Seven years later, Carlo Calvi, Calvi's only son, hired Kroll Associates to re-investigate the case. After locating, authenticating and re-assembling the original scaffolding Calvi had hung from, forensic experts retained by Kroll conducted a simple experiment. They had a stand-in for Calvi— same size and weight— walk the possible routes along the scaffolding poles that Calvi would have to walk if he tied the rope and hung himself. The stand-in wore pairs of Calvi's hand-made loafers that were similar to the one he had on when he was found, After each trial, these shoes were then put in water for the same time Calvi's shoes had been submerged, and then microscopically examined by a forensic chemist, who had worked in the London police laboratory for 18 years. In each case, he found that the soles of the stand-in's shoes had picked up yellow paint smears that matched those on the scaffolding poles.
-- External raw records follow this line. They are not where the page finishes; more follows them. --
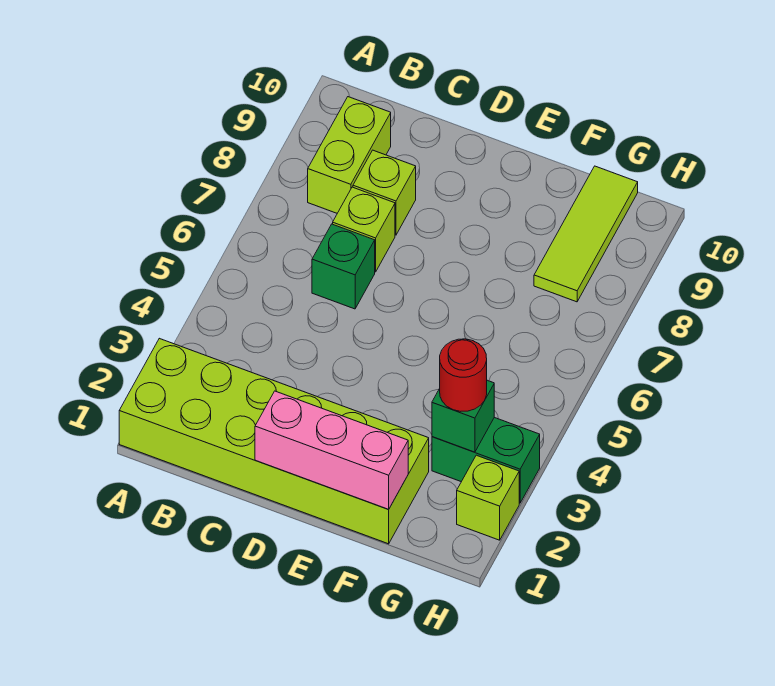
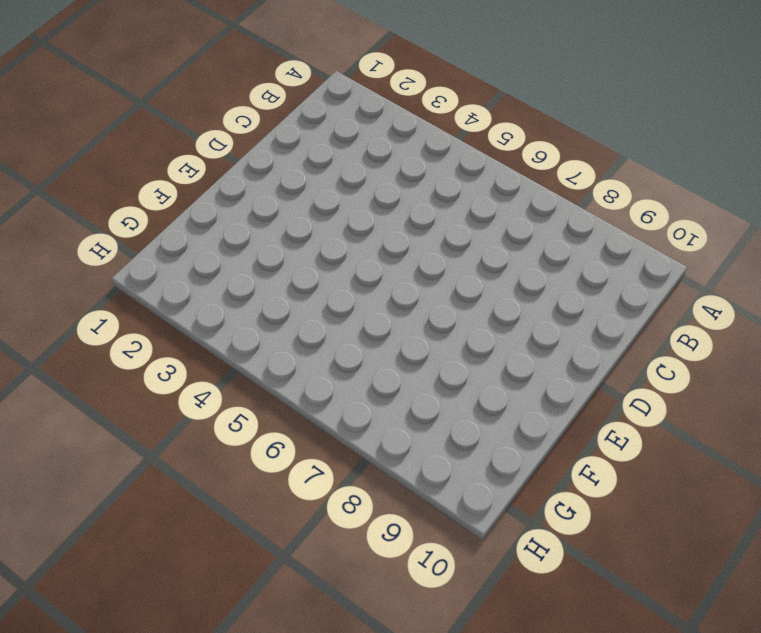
none -> lime brick A1:F2 level 1
none -> lime brick B8:B9 level 1

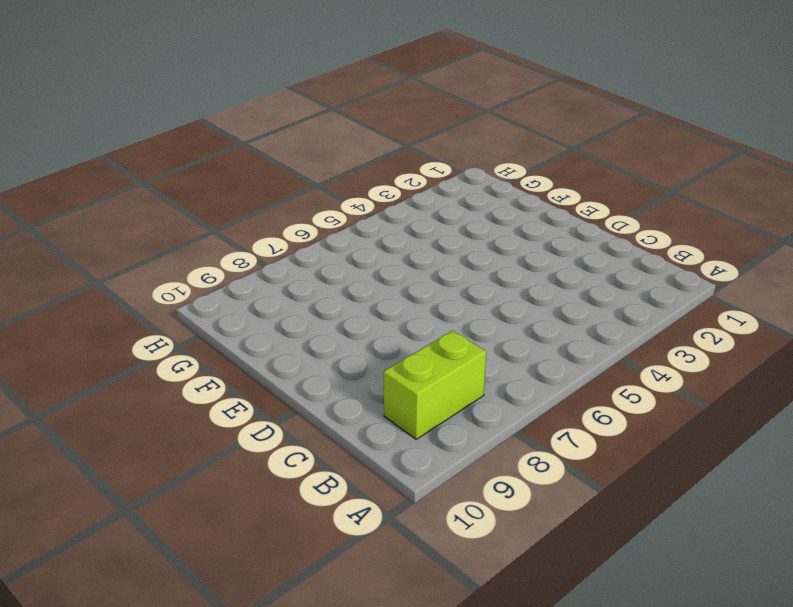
none -> lime brick A1:F2 level 1
none -> green brick C6 level 1

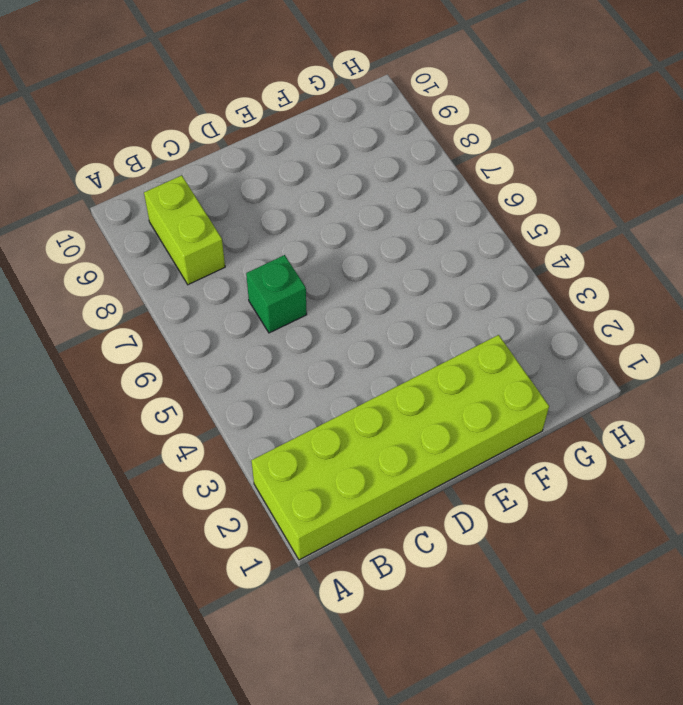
none -> lime brick C7 level 1
none -> lime brick C8 level 1

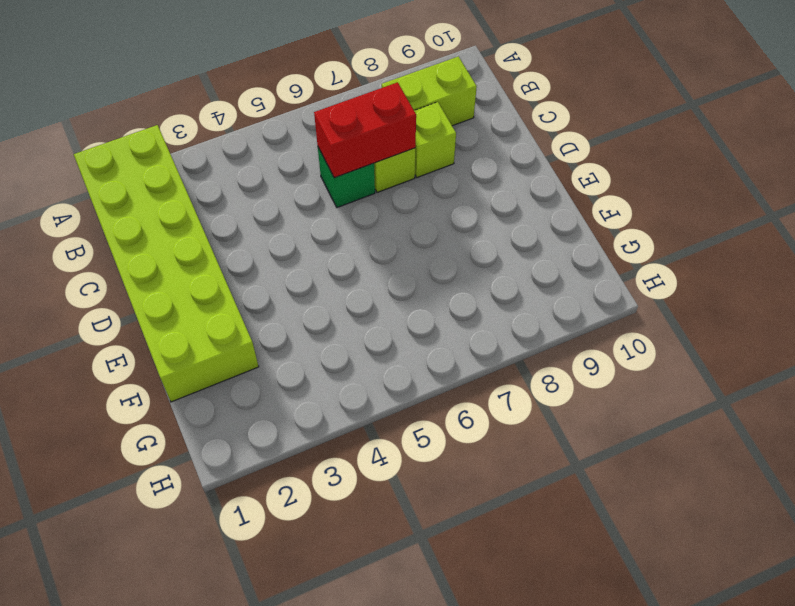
red brick C6:C7 level 2 -> none
none -> green brick G3:H3 level 1
none -> lime tile G8:G10 level 1

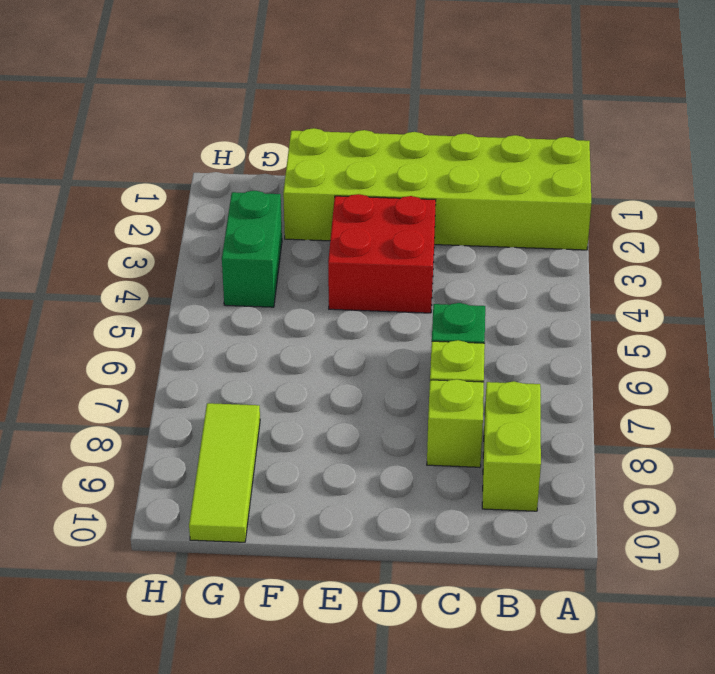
red brick D3:E4 level 1 -> none
green brick G3:G4 level 1 -> green brick G3:H3 level 1
none -> lime brick H2 level 1
none -> pink brick D1:F1 level 2

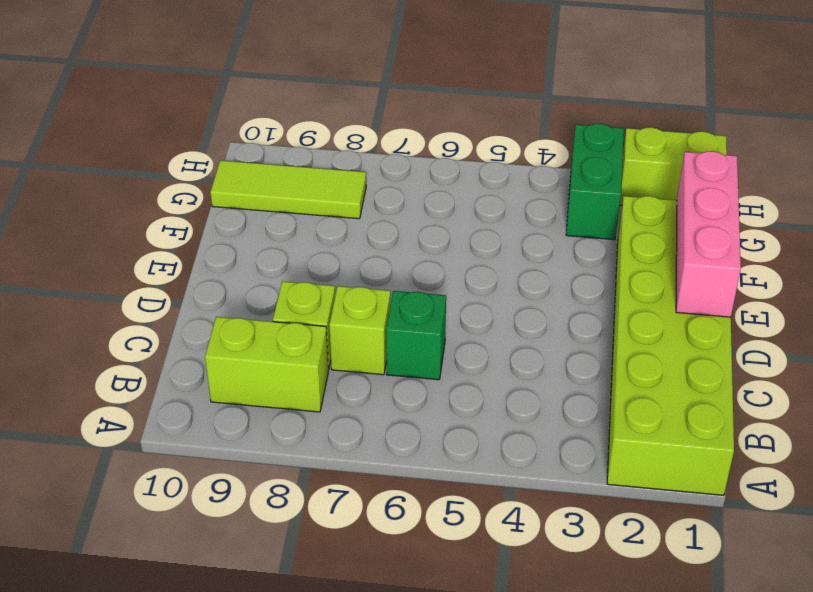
lime brick H1:H2 level 1 -> lime brick H2 level 1
none -> green brick G3 level 2
none -> red round brick G3 level 3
Given the pressure of the shoe on the narrow pole, he concluded such tell-tale traces were "unavoidable." Yet, when he examined the soles of the shoes Calvi had actually worn that day with a microscope, he found no traces of yellow pain on the soles. Since there was no way he could have hung himself except to have walked on the scaffolding, Kroll concluded "Someone else had to have tied him to the scaffolding and killed him."
After the Kroll investigation, The coroner's jury quashed its verdict of suicide and declared it was unable to decide between murder and suicide. So like God’s banker, the question of how he met his end was left dangling.
But how could Calvi have been murdered. He couldn't have been forced, alive, onto the scaffolding, without leaving signs of struggle on his body. Nor could he have been drugged unconscious without the drugs showing up in the autopsy examination. But he could have been strangled somewhere else with a rope– death was by asphyxia not drowning and then transported to the scaffolding. Kroll’s investigators came up with the theory that his dead body was taken to the bridge in a small boat sometime around midnight when the high tide would make it possible to moor the boat to Blackfriar’s Bridge, tie the rope to the scaffold, and unload Calvi’s body. The problem with this murder scenario is that it would be visible to anyone passing by the bridge on either bank– hardly a recipe for a perfect crime– and there were many potential potentials. Yet, neither the police nor Kroll could ever find any witness to such a bizarre scene.
As a result, the case remains unsolved.